# [TEXTE PROPOSÉ]

——

2013 Paris Colmar Marche - à fleur de sensations
Sur cette épreuve sportive hors du commun, avoir été accompagnateur puis accompagné jusqu’à l’arrivée laisse des traces inaltérables dans l’être humain qui font que nombre d’entre nous revient chaque année vagabonder le temps qu’ils peuvent au départ et le long du parcours, échanger des mots, aider les copains copines, de quelques foulées, de quelques mots bien choisis, de quelques photos, d’un geste, voir et revoir pour vivre et revivre les souvenirs. Ainsi on se retrouve et on se reconnaît tous illico, une sorte de fluide colmarien, j’y reviens sans cesse ni satiété.
Edition 2013, 5km puis 15 puis 187km puis 2h de repos puis 162km pour finir avec 66km engendre chez les aficionados de la marche, voire d’autres sports, une certaine reconnaissance du grandiose, j’y souscris. Le marcheur ayant décidé un jour de prendre le départ du Paris Colmar est un être à part ordinaire…son entourage est du même acabit, des guérilleros du défi sportif, focalisés sur ce légendaire Paris-Colmar à la marche. Quand l’un d’entre eux décide de s’y plonger, ils savent déjà que plusieurs années vont y être consacrées, ils en parlent sans cesse ils en rêvent. Le marcheur donne tout pour eux, ils donnent tout pour elle ou lui.
Mercredi 12 juin, Neuilly-sur-Marne, nous y voici. Parking des marcheurs. Les camping-cars sont alignés, chacun d’entre eux porte le nom du concurrent qu’il suivra à 8km.h, les équipiers s’affairent, fignolent les derniers détails de préparation et de décoration pendant que le marcheur assis dans une flâneuse ou allongé dans son véhicule cherche à se détendre musique à l’oreille, regard lointain, très lointain, là-bas, vers ces Vosges qu’il convoite depuis des mois…des années. Certains somnolent comme s’ils pouvaient accumuler ces heures de sommeil qu’ils vont consommer outre mesure sur 440km. Présentations, départ donné, la Grande Marche est lancée.
Jeudi 13 juin, nous roulons en direction de l’est, il pleut depuis des heures et nous imaginons aisément les marcheurs dans leur progression et cette difficulté météo à absorber. La marche de grand fond est un censeur intraitable de l’athlète aussi préparé soit-il, la moindre faiblesse naturelle devient au fil du temps un abîme, le marcheur est délicatement sapé par les dizaines d’heures de marche qui s’accumulent. Ils ont démarré la veille d’un prologue parisien suivi d’une mise en route de 20km pour ensuite un grand départ nocturne vers un premier 24h, enchaîné d’un autre. Les hommes viennent de passer leur 1ère nuit de marche, il pleut, la 2e leur tend les bras, ils s’y engouffreront…sous la pluie. Les féminines démarreront tout à l’heure à 18h sous la même pluie qui ne cessera que le lendemain matin dégâts physiques à l’appui.

——

# [DONNÉES ENREGISTRÉES]
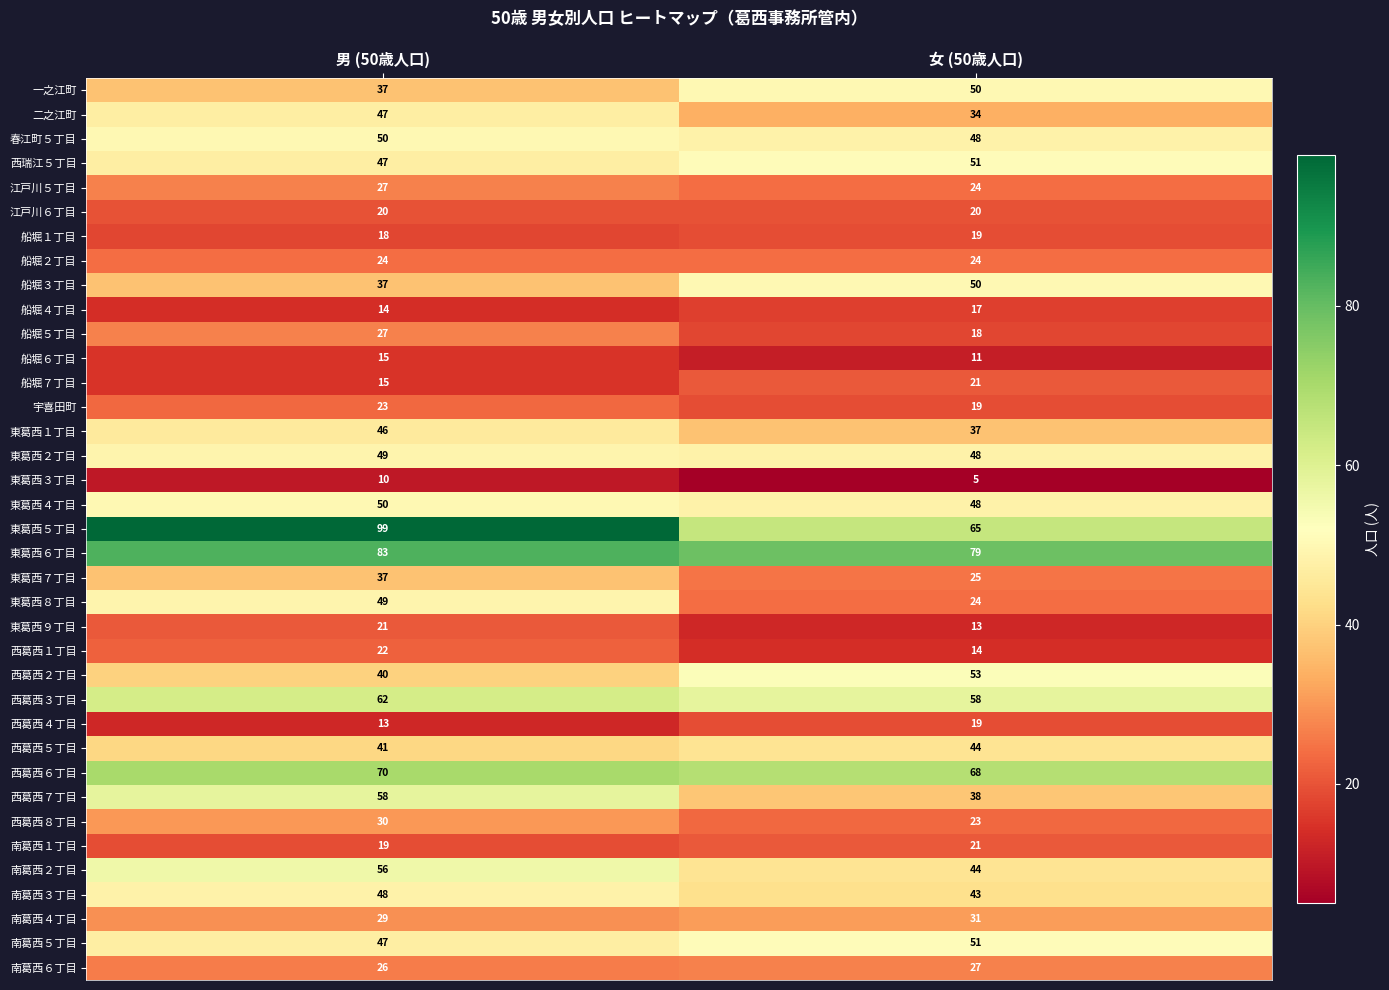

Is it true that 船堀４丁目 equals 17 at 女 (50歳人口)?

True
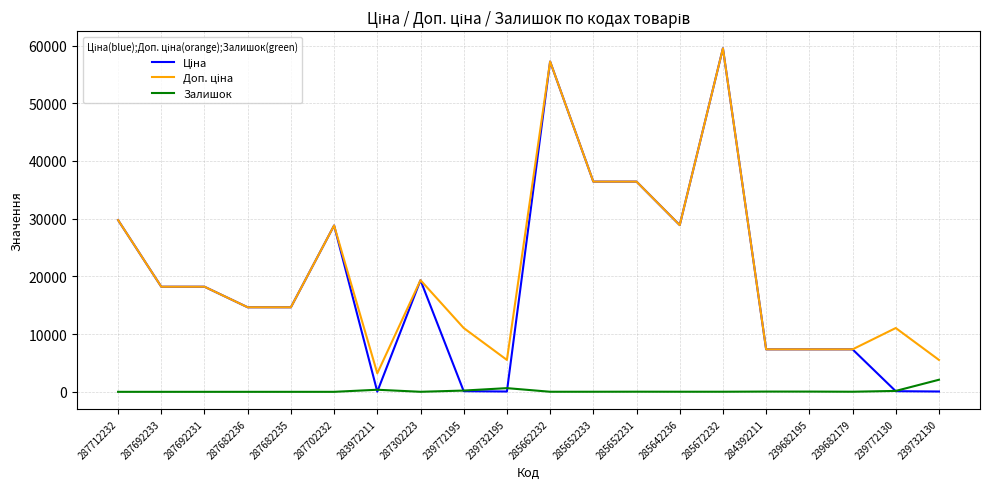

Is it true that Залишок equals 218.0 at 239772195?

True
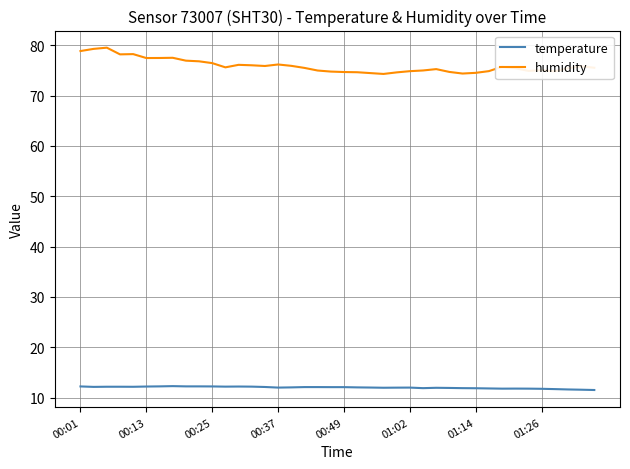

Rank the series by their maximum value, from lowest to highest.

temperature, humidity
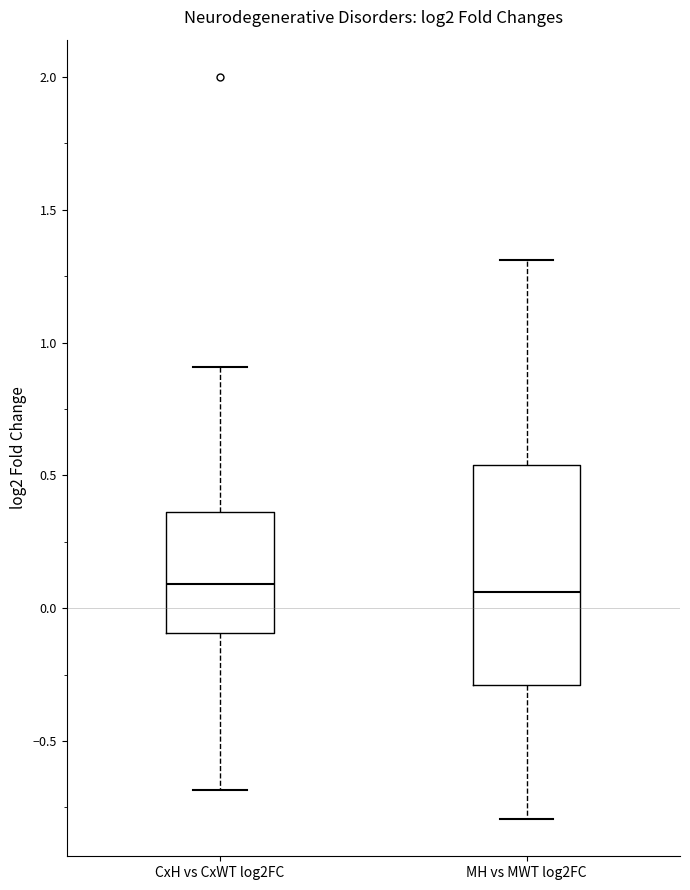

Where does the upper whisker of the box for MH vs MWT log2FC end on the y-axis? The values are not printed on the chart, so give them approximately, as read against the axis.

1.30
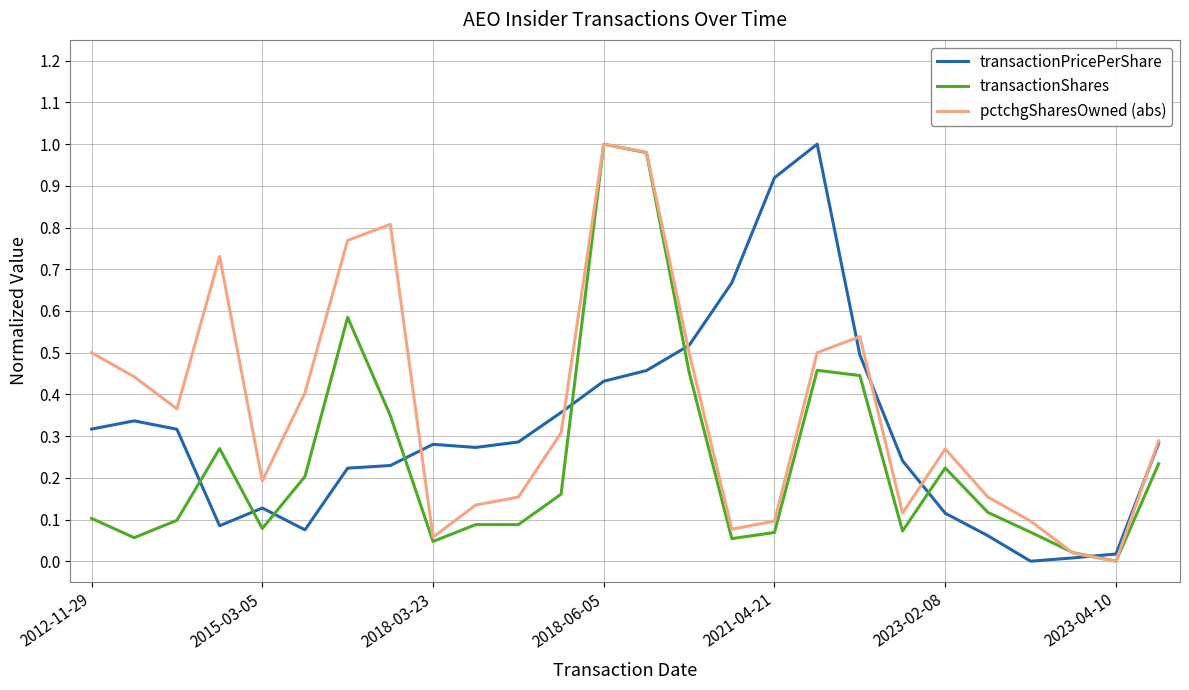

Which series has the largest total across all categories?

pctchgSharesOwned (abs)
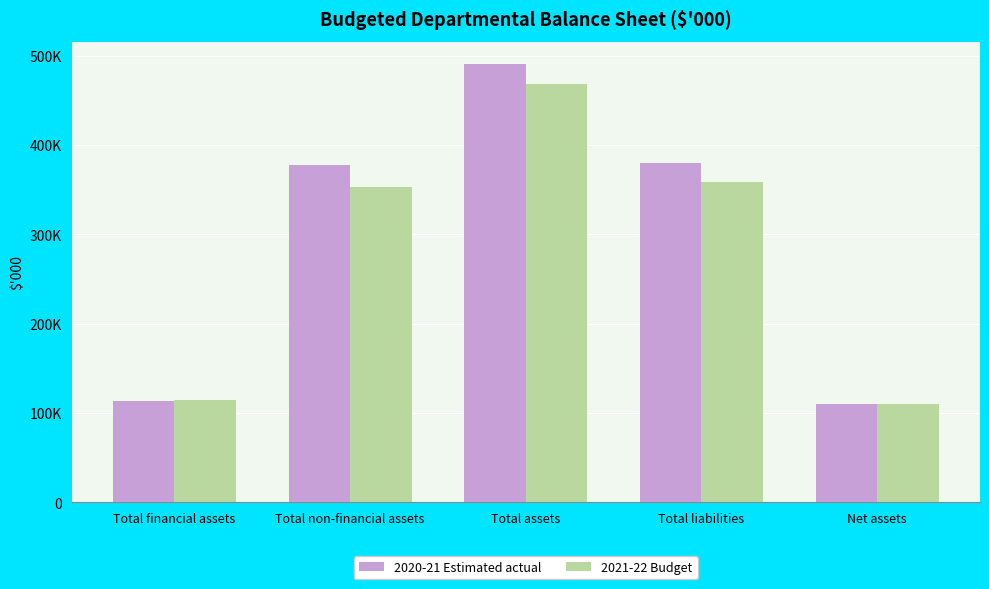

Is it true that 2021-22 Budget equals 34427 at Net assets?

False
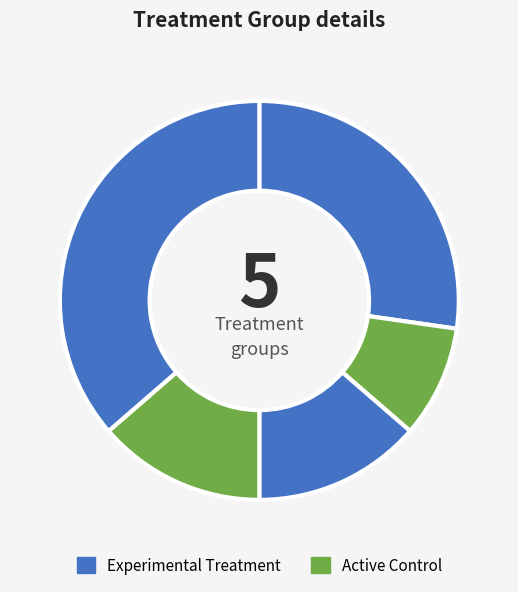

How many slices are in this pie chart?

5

——

# [CONSIGNE 1]
D'après le récit du Paris-Colmar, quel jour et dans quelle ville la Grande Marche est-elle lancée ?
# [CONSIGNE 2]
Recopiez s'il vous plaît les lignes de données sans rien y changer, en partant de la toute première et en allant jusqu'à celle qui contient « temperature, humidity », incluse. Laissez les images de côté dans votre réponse.
Le récit du Paris-Colmar et les lignes de données ont des origines différentes.

# [CORRIGÉ 1]
Le mercredi 12 juin, à Neuilly-sur-Marne.

# [CORRIGÉ 2]
Is it true that 船堀４丁目 equals 17 at 女 (50歳人口)?

True

Is it true that Залишок equals 218.0 at 239772195?

True

Rank the series by their maximum value, from lowest to highest.

temperature, humidity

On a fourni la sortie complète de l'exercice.